Think of the alternatives. In the last 25 years, the city’s population has increased by a million people, and another million will be here 25 years from now. The question is not whether to make room for them but how. We could, in theory, rope off most of Manhattan to new development and push new arrivals to the city’s fringes. Had we done that years ago, we would have created a museum of shabbiness. Even doing so now would keep the city in a state of embalmed picturesqueness and let the cost of scarce space climb to even loonier heights than it already has. In its 43-year existence, the Landmarks Preservation Commission has tucked more than 25,000 buildings under its protective wing, which seems about right. Protect every tenement, and eventually millionaires can no longer afford them.
An abundance of new architecture comes with a concomitant amount of demolition, which is not necessarily a bad thing. The most admired, most architecturally resplendent cities are the products of major destruction: Paris, gutted by Baron Haussmann in the mid-nineteenth century, Chicago and London, leveled by fire; Rome, radically reorganized by Pope Sixtus V in the late 1580s; San Francisco, flattened by an earthquake in 1906. I’m not advocating growth through trauma, only pointing out that periods of rapid change can be spectacularly constructive and that the results outlast the pangs. As pieces of the city evaporate, they take our memories with them. It gets hard to remember which block that old Chock Full o’Nuts was on or what was next to a lamented laundromat. This chronic amnesia is part of the New York condition. In his 1962 poem “An Urban Convalescence,” James Merrill captured the feverish yet methodical sacking of the city and the way it toys with our sense of comfortable familiarity.
As usual in New York, everything is torn down
Before you have had time to care for it.
Head bowed, at the shrine of noise,
let me try to recall
What building stood here.
Was there a building at all?
Among Merrill’s disciples is one Jeremiah Moss, who maintains the engagingly gloomy blog Jeremiah’s Vanishing New York, which he terms “an ongoing obituary for my dying city.” His topic is the steady erosion of the city’s texture. He is the defender of all the undistinguished hunks of masonry that lend the streets their rhythm and give people a place to live and earn a living: bodegas, curio stores, a metalworking shop in Soho, diners, and dingy bars.
The jaundiced view of the Lower East Side is that it can no longer be rescued from the sneaker boutiques, the bulbous Blue condo, or the guests at the Hotel on Rivington who sit at the bar and gaze at the diorama of quaint old tenements. But we should put this transformation in context. A century ago, when the neighborhood was among the most congested places on Earth, New York kept bounding beyond its three-dimensional borders. By the city’s own standards, the current spasms of construction are not really so severe. What makes the current escalation feel so sharp is that it comes after a long period of decline. The fortysomething who grew up here knew a metropolis that was not just smaller but rapidly desiccating. Between 1970 and 1980, more than a million people leached out of the five boroughs, their numbers only partially offset by new immigrants and aspiring actors. Crime rose, property prices collapsed, and plenty of smart people began to write New York off as another Newark, Cleveland, or Detroit.
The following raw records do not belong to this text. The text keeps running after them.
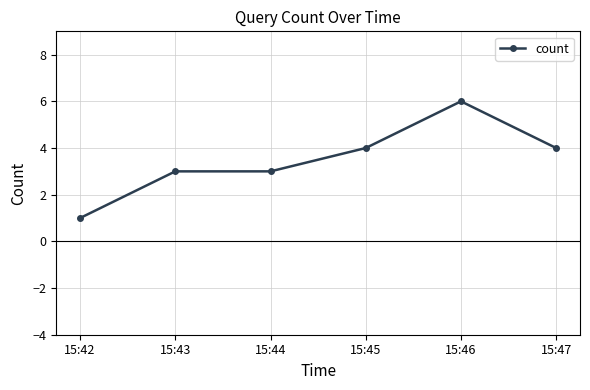

Is it true that the value at 15:44 is 1?

False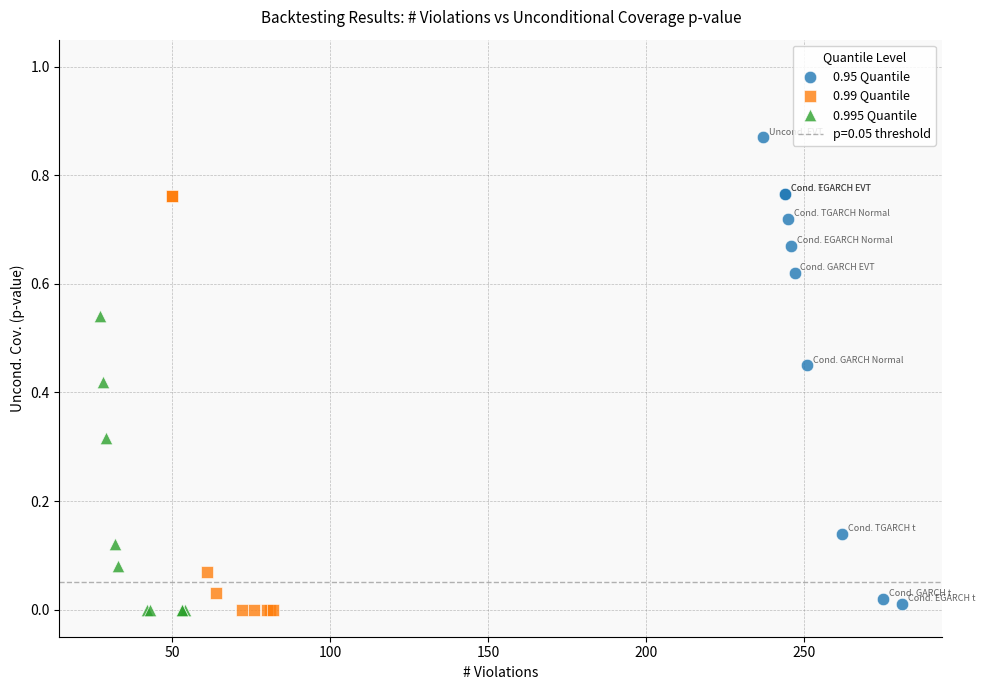

Which series has the largest Y range (max minus min)?

0.95 Quantile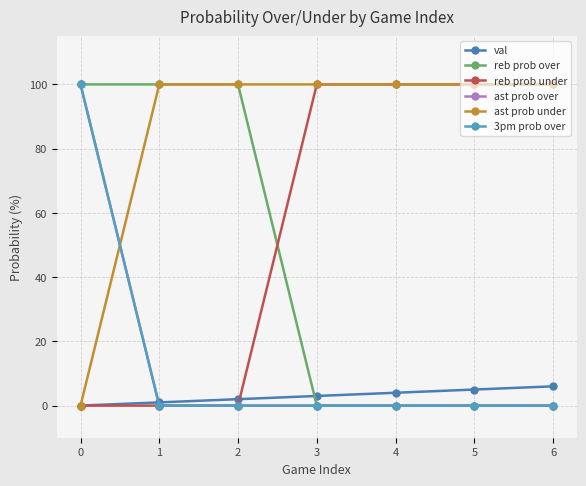

Reading left to right, what are all the values shown in this chart?

val: 0	1	2	3	4	5	6
reb prob over: 100	100	100	0	0	0	0
reb prob under: 0	0	0	100	100	100	100
ast prob over: 100	0	0	0	0	0	0
ast prob under: 0	100	100	100	100	100	100
3pm prob over: 100	0	0	0	0	0	0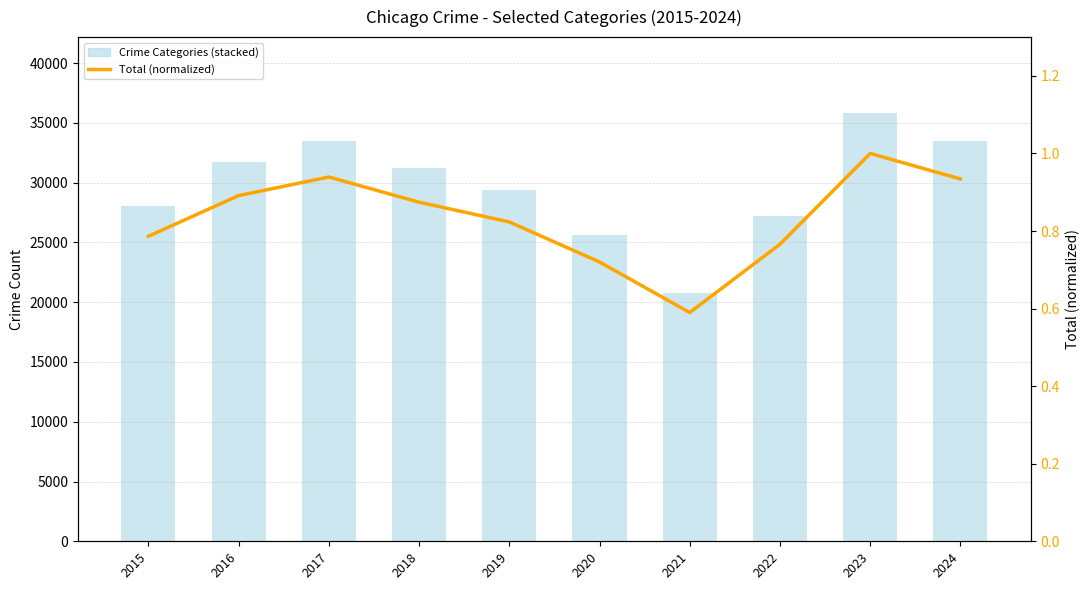

Is it true that Aggravated Assault equals 1239 at 2015?

True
Urban nostalgists reserve their greatest animus for gentrification, which is a stark word for a complicated phenomenon. It does not describe only the relentless territorial expansion of the rich at the expense of everybody else: Gentrification eddies across the city, polishing formerly middle-class enclaves to an affluent shine, prettying up once-decrepit neighborhoods for new middle-class arrivals, and making awful slums habitable. In the intricate ecology of New York, each current triggers a dizzying series of countercurrents. Low crime rates make city life more desirable, so fewer middle-class families feel like they are being forced to flee to the suburbs. That causes real-estate prices to climb, which forces out some of those same middle-class families. Rising housing costs in low-income areas require the poor to spend a growing slice of their income on rent but also make it financially feasible for developers to build affordable housing.
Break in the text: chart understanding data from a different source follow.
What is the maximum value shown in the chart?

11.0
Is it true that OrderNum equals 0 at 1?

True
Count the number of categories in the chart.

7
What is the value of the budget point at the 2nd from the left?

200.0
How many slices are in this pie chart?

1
The way to deal with this tangle of paradoxes is not to rail against gentrification or lunge to halt it but to mitigate its impact on the poor through activism, governance, and good design. New York has the country’s largest municipal affordable-housing program, not just now but ever. It doesn’t manifest itself in jerry-built towers of despair, because below-market housing is often mixed with the expensive kind; a quarter of the apartments in the Avalon complex are reserved for low-income families. That kind of housing, too, can rescue a neighborhood. The needle-strewn South Bronx seemed beyond redemption until a collective of developers, nonprofits, and city agencies built Melrose Commons, a low-rise, low-income housing complex that is safe, durable, and appealing. That, too, is gentrification.